◆ **PROBLEMS**
1. Translate this sentence from the passage below on Meghan's family history into Spanish: "Doria, gentle and loving, met Meghan's father, Tom, in LA, though he had been raised on the East Coast."
2. According to the passage below on Meghan's family history, what kind of business did Doria's father run, and what was it called?
3. Carry on the passage below about Meghan's family history, picking up after its final sentence.

◆ **SOURCE**
--

There are appearances by slaves and slave owners, cross-country journeys in pursuit of the American Dream,
and the eventual attainment of a middle-class Angeleno life that played out for most of her family like a stoner shaggy-dog tale.
Royal historians have dug deeply through the ancestry of Meghan's mother, Doria Ragland,
as with anyone newly incorporated into royal lineage, and located her first known ancestor:
a slave born in 1830 in Jonesboro, Georgia, the setting for Gone with the Wind,
named Richard Ragland (the surname most likely came from the man who enslaved him).
A generation later, during Reconstruction, many Raglands lit out for Southern California;
in the 1950s, Doria's parents moved from Ohio to Los Angeles, too. Her father ran an antique store, 'Twas New.
Doria, gentle and loving, met Meghan's father, Tom, in LA, though he had been raised on the East Coast.
He was the youngest of three sons in a creative family in the small town of Newport, Pennsylvania.
One of his older brothers joined the air force and became an international diplomat.

--

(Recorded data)

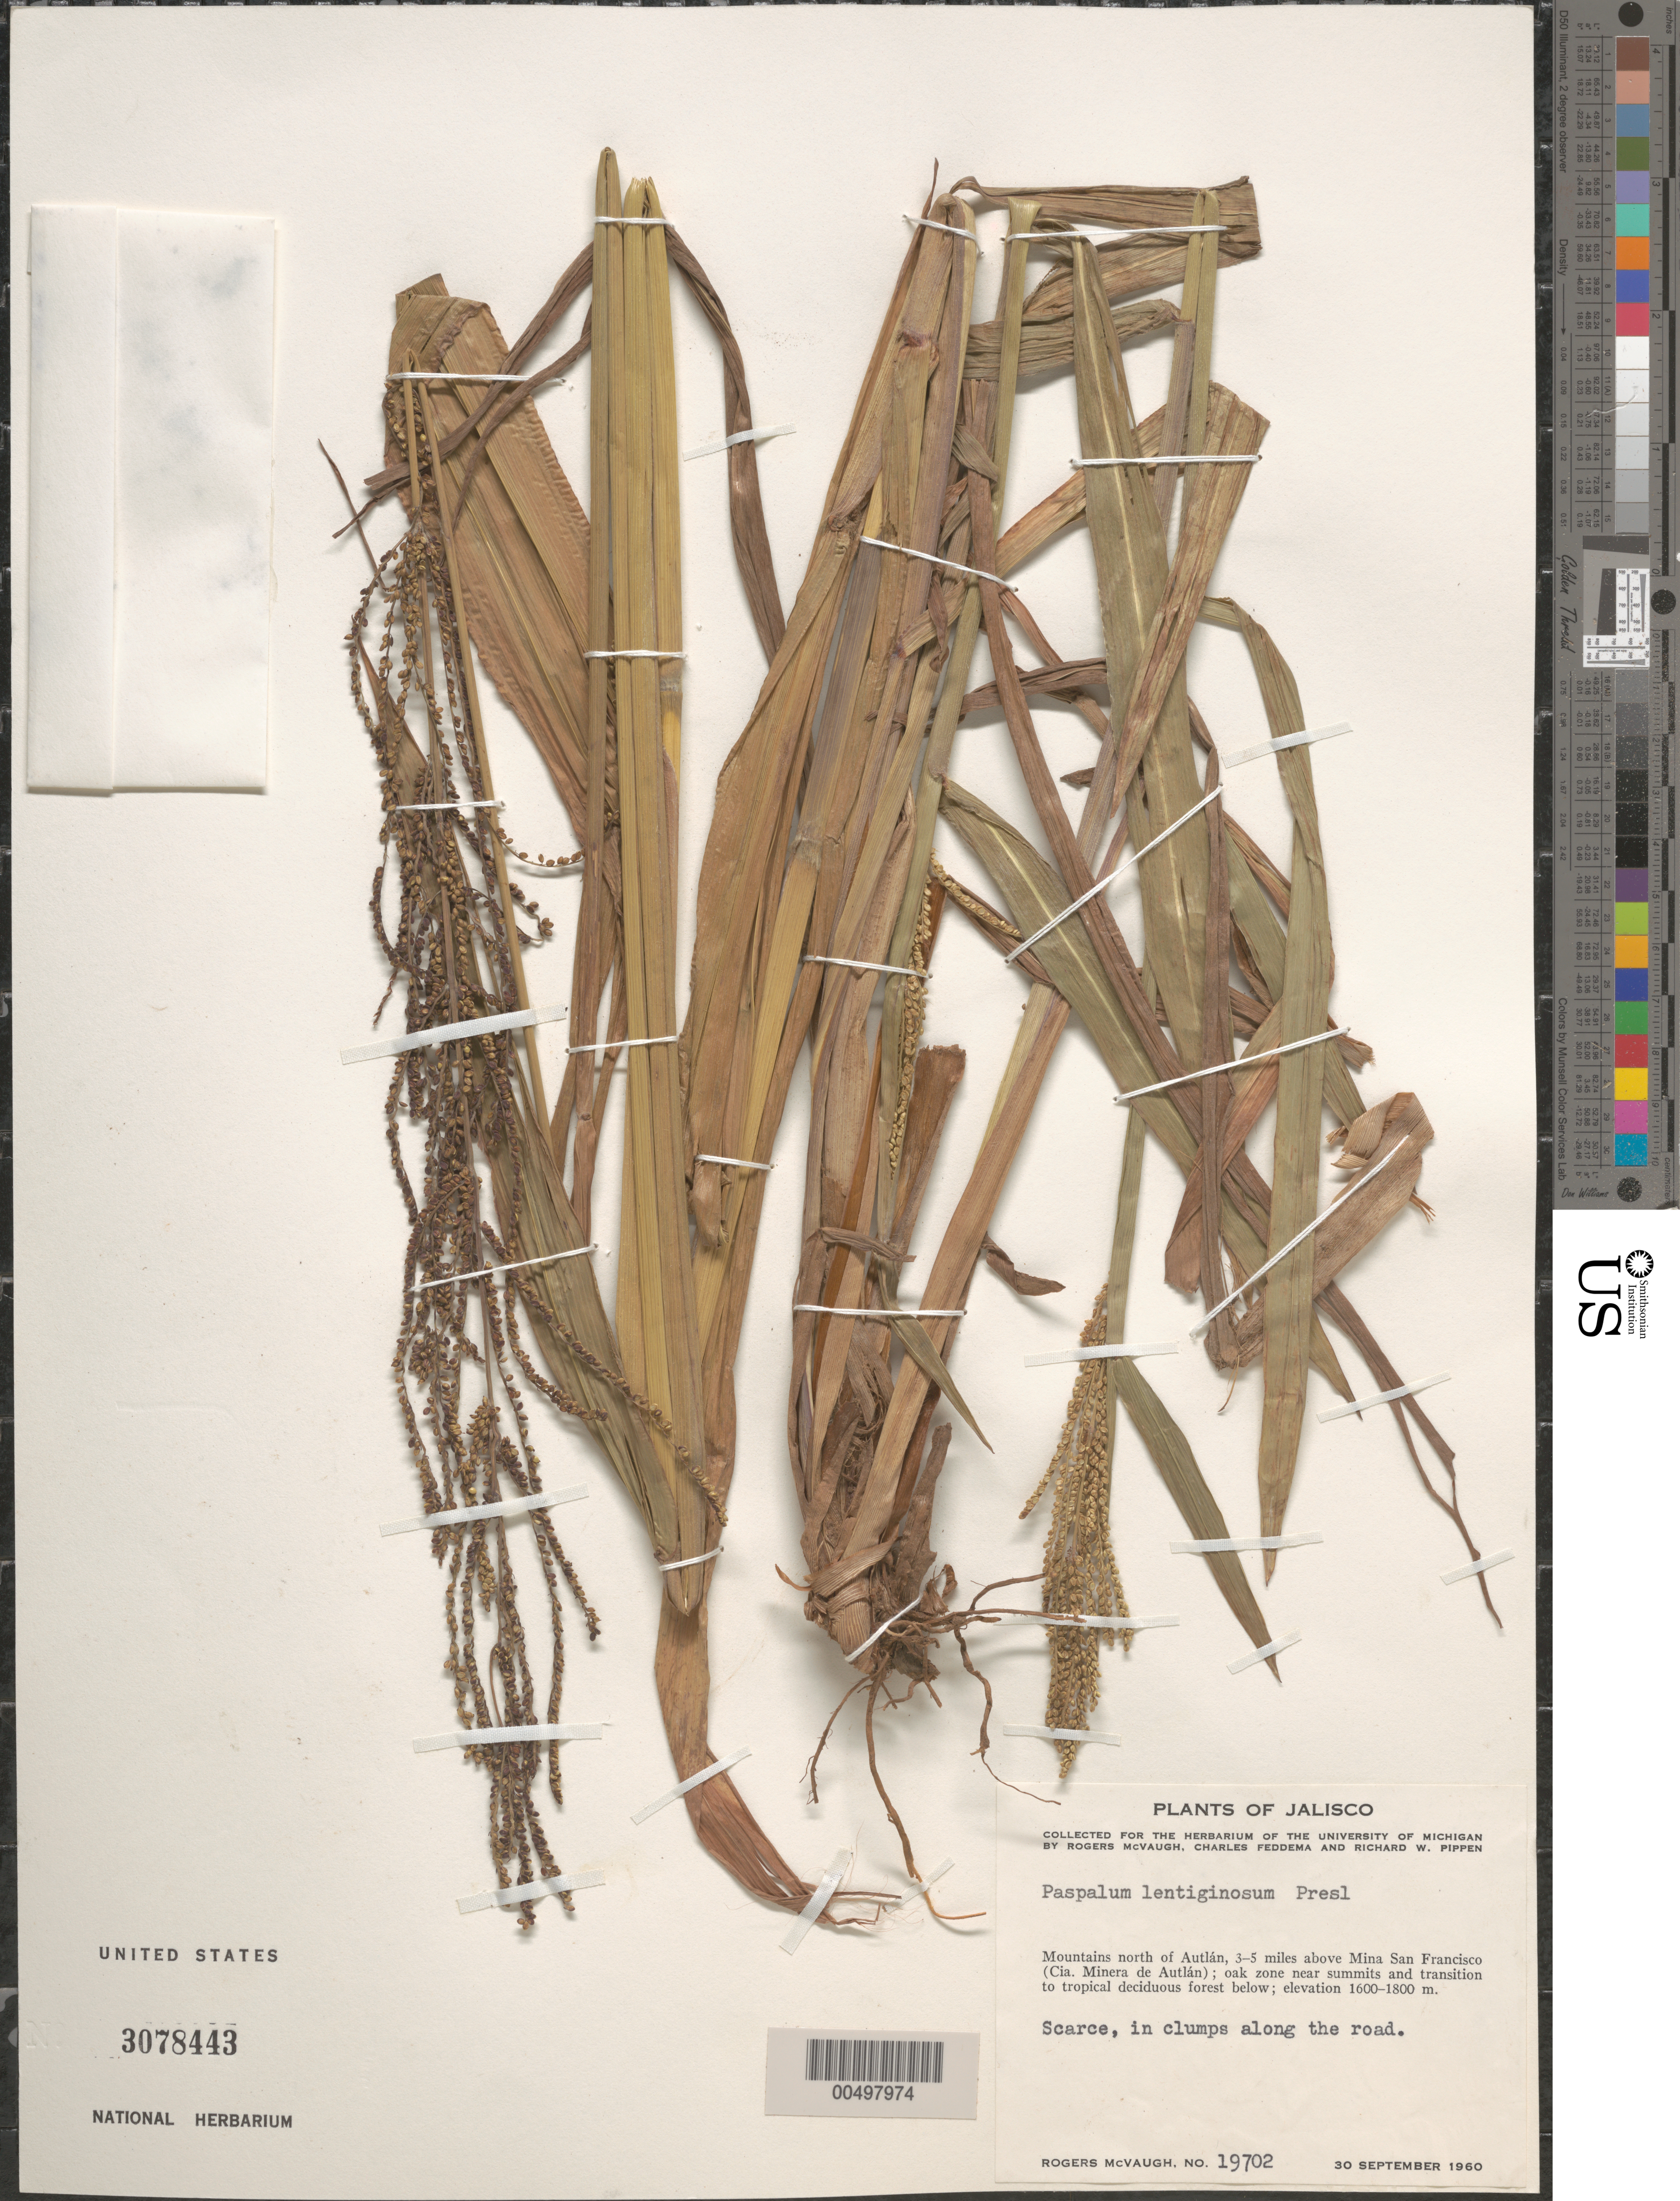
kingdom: Plantae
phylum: Tracheophyta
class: Liliopsida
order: Poales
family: Poaceae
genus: Paspalum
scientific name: Paspalum lentiginosum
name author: J. Presl in C. Presl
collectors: R. McVaugh, C. Feddema & R. W. Pippen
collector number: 19702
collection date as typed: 30 Sep 1960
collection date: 1960-09-30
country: Mexico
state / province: Jalisco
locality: Mts N of Autlán, 3-5 mi above Mina San Francisco (Cia. Minera de Autlán)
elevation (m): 1600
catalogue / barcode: US 3078443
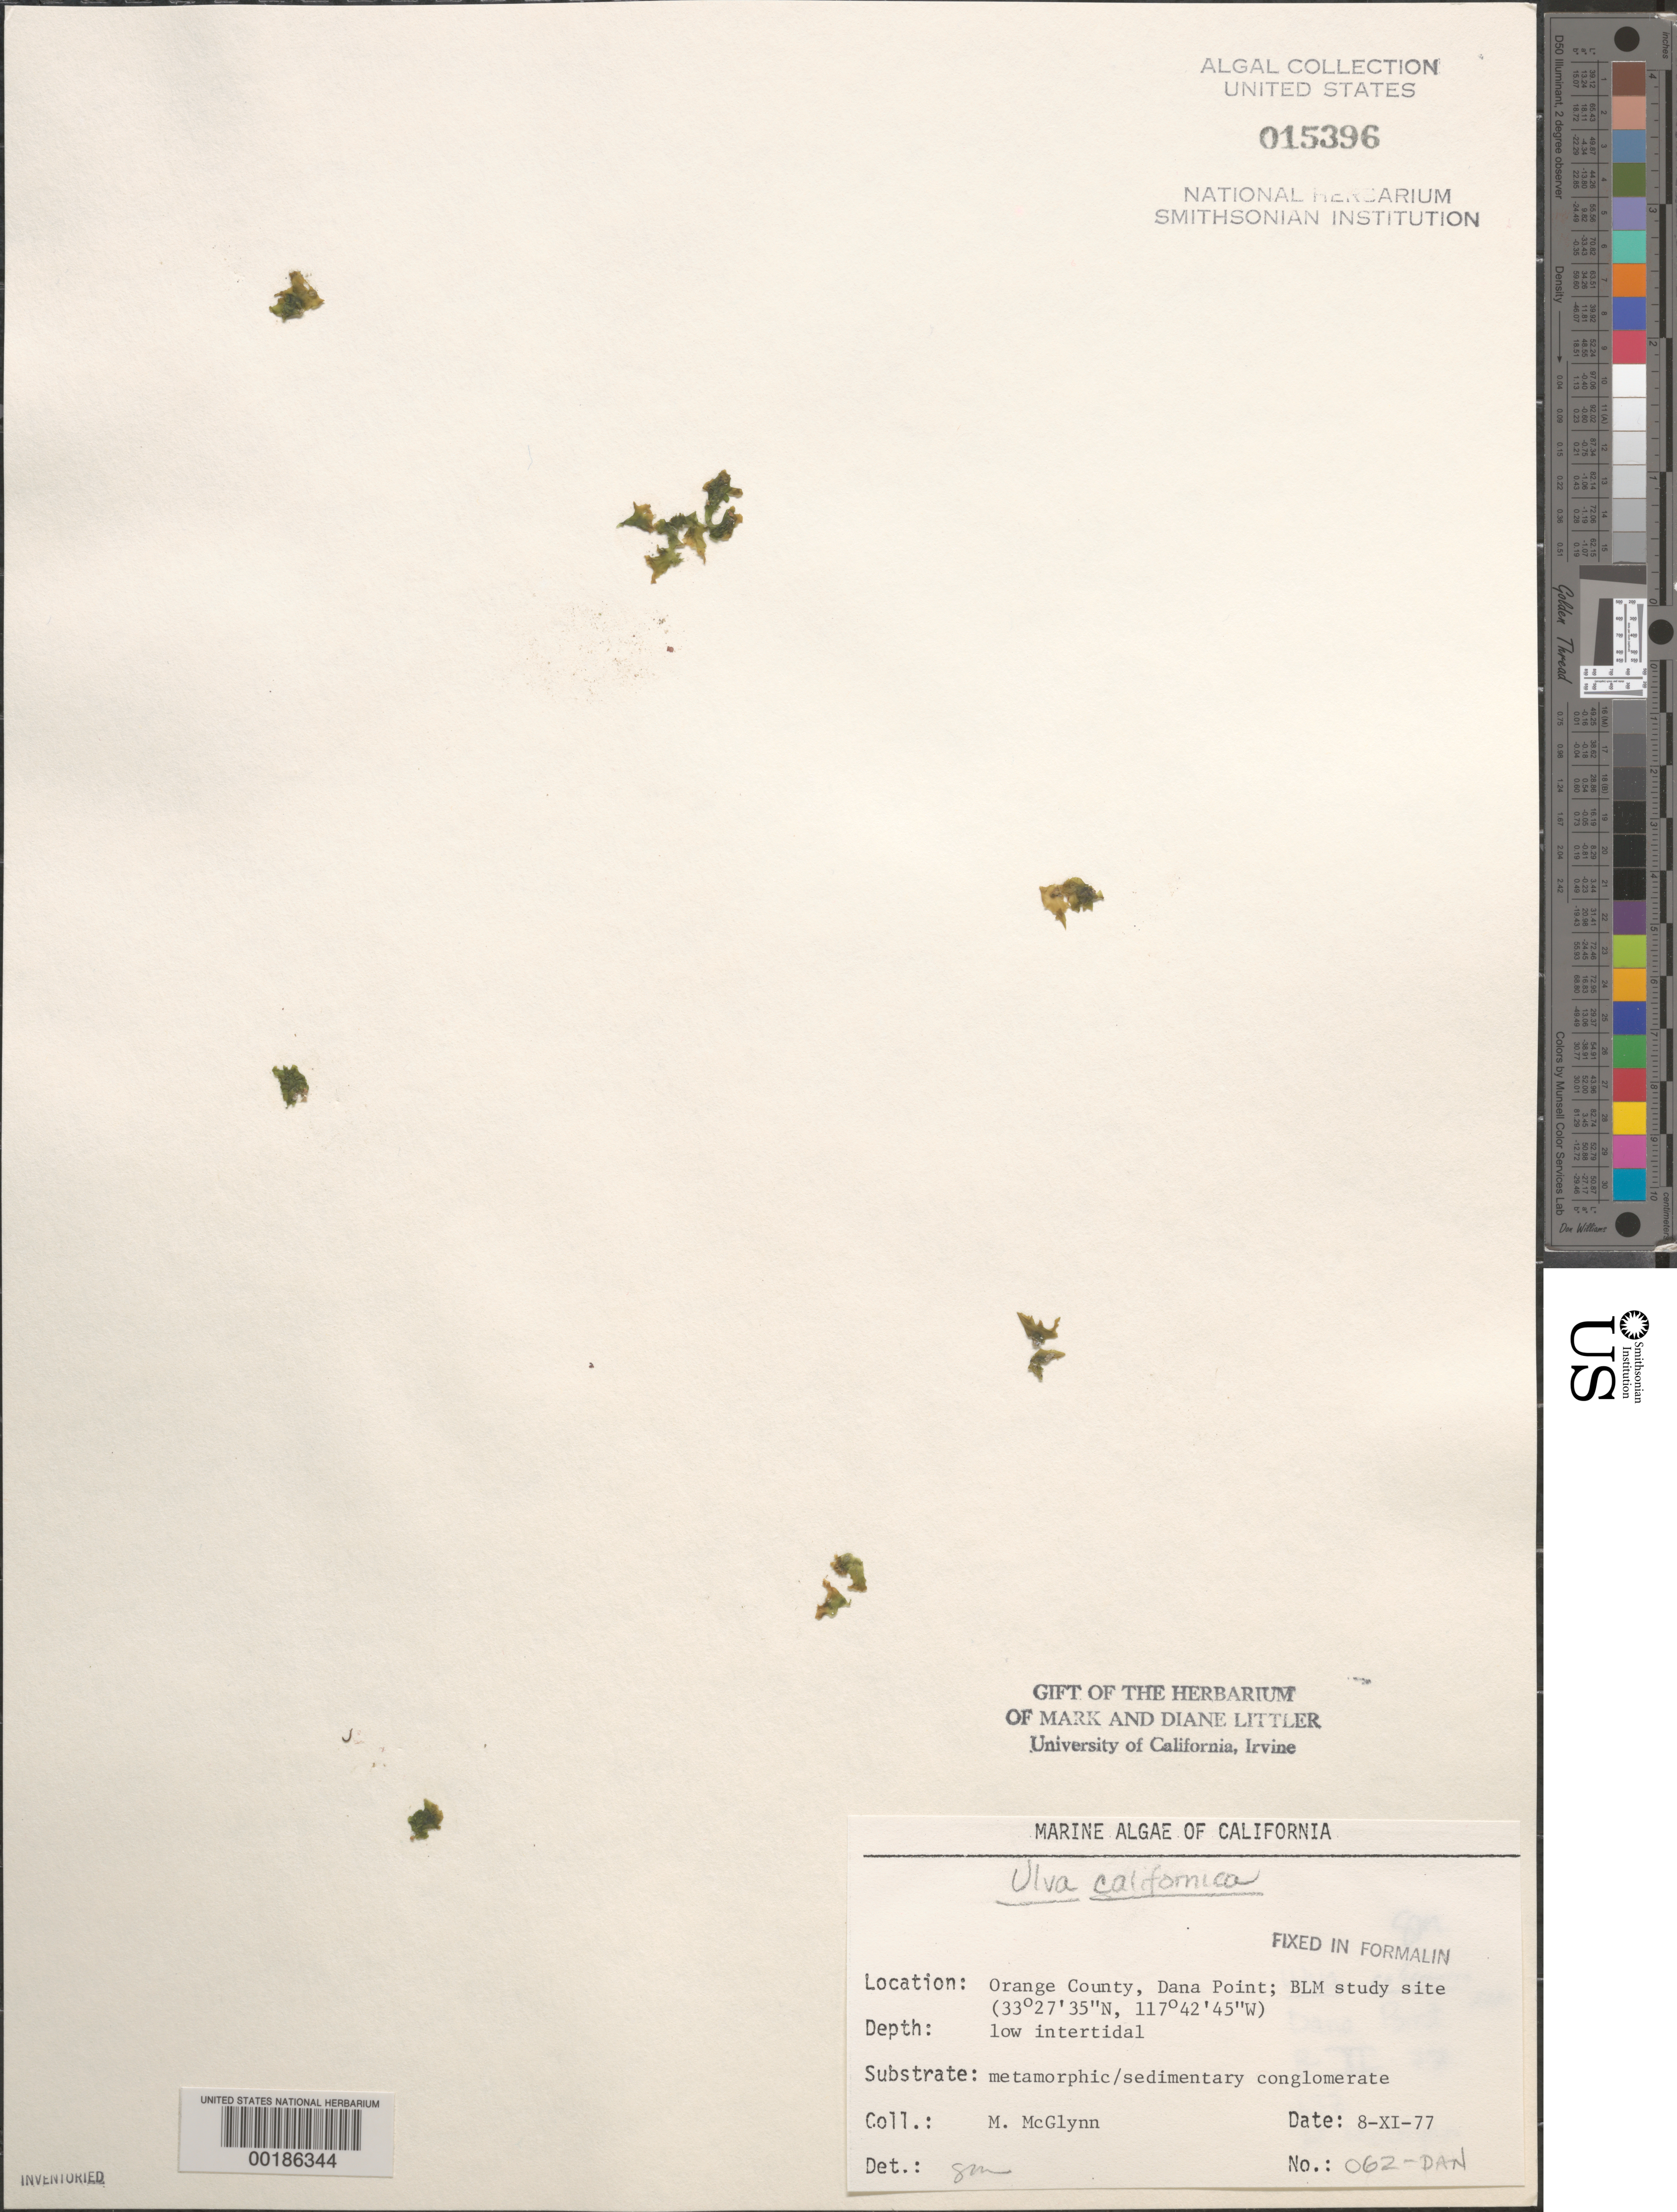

--

◆ **THE ANSWERS**
1. Doria, dulce y cariñosa, conoció al padre de Meghan, Tom, en Los Ángeles, aunque él se había criado en la Costa Este.

2. He ran an antique store called 'Twas New.

3.
The other is the bishop of the Eastern Orthodox Catholic Church in America, which is a church that I,
as a practicing member of the Eastern Orthodox religion, was surprised never to have heard of before.
At one point the church had a few hundred parishioners, though the Association of Religion Data Archives' listing for the number of today's flock is blank.
Tom, taciturn but lighthearted, enjoyed making practical jokes and putting on plays.
After high school, he moved to the Poconos to work in theater, then to Chicago, eventually becoming a lighting designer.
He married for the first time at 19, having two kids—Samantha and her brother,
Thomas junior—before divorcing in the early 1970s and setting out for the West Coast, sans famille, to try his luck in Hollywood's big leagues.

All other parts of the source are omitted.